International travel provides valuable cross-cultural experiences that remind us of our common humanity. Not that I need this personally, mind you, since Id rather stay home in my pajamas and watch Seinfeld reruns. But this changed when I recently accompanied family members to Honduras, a country that is nowhere near my house.
Our youngest daughter has been busy qualifying for sainthood the past two years by working with HIV-positive orphans outside San Pedro Sula (Spanish for "Hot, like Hell, but more humid") and has long wanted her parents to join her for a weeks visit. Not much of a traveler myself, I was persuaded to make the trip only after being lured out to the front porch to see a pretty butterfly, at which point I was forcibly hooded and thrown into the trunk of a car. (Okay, I made up the part about the hood.)
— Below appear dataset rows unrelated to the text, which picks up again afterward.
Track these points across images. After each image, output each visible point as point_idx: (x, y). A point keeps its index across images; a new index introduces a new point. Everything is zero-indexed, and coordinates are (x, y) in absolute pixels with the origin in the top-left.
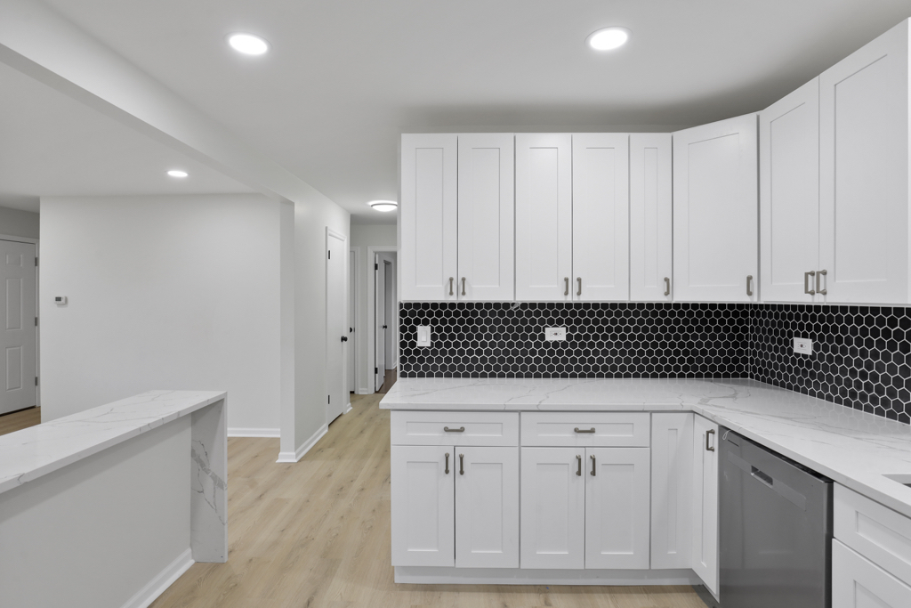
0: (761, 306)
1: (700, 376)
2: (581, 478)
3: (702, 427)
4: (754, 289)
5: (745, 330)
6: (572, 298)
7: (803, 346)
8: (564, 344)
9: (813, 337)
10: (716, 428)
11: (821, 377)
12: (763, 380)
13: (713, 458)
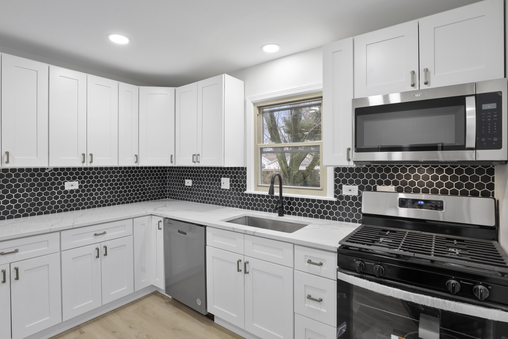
0: (175, 167)
1: (148, 200)
2: (99, 259)
3: (155, 220)
4: (173, 161)
5: (166, 178)
6: (87, 165)
7: (189, 183)
8: (77, 191)
9: (192, 179)
10: (162, 219)
11: (195, 194)
12: (174, 198)
13: (161, 233)
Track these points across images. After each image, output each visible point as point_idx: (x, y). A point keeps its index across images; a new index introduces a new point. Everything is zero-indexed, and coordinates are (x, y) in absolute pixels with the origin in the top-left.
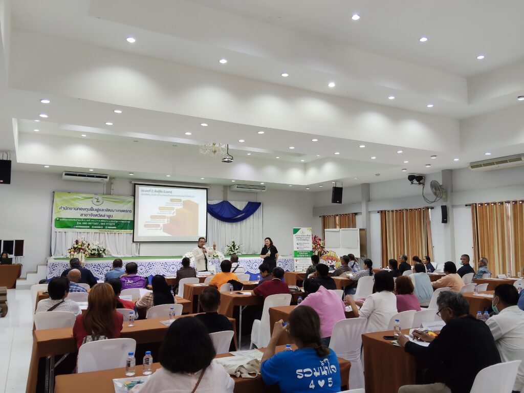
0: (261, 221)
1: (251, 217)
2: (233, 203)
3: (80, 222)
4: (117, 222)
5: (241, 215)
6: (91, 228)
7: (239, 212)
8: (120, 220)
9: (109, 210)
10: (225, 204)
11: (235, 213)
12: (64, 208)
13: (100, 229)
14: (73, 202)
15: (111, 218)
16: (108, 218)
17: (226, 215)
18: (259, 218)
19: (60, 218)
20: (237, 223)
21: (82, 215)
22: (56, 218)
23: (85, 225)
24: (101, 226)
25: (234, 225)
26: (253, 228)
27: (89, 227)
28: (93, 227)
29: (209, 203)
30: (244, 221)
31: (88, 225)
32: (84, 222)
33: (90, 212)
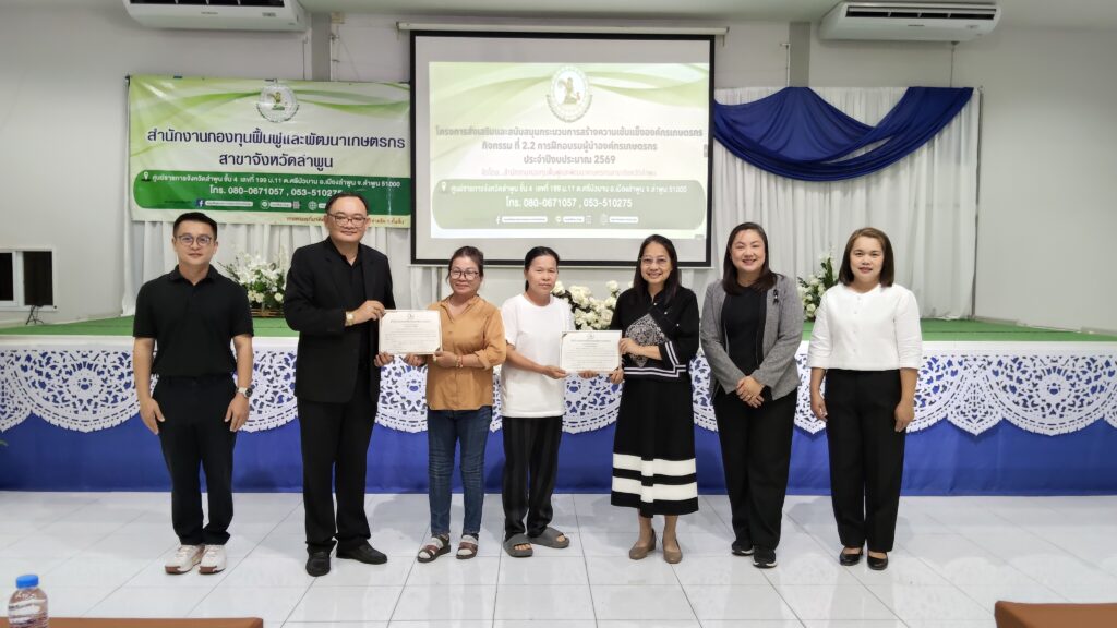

Anyway, Honduras is a lovely country, if you can get past the fact that few, if any, of its residents can speak intelligibly. At least to me. English is my first language, my native tongue, and by coincidence, also my back-up language. Both have served me well in the times when multilingualism is important, such as when ordering a cheeseburger in Washington, D.C. But things are different in Honduras, a nation whose citizens stubbornly refused to comprehend me, even when I talked louder.
My feeble attempts at Spanish were complicated by the idiomatic peculiarities of the language. For example, "I love you" and "Ill call you" are phonetically similar, so much so that when I innocently asked the hotel clerk about using the telephone, I noticed that he blushed, winked, and sighed deeply with anticipation.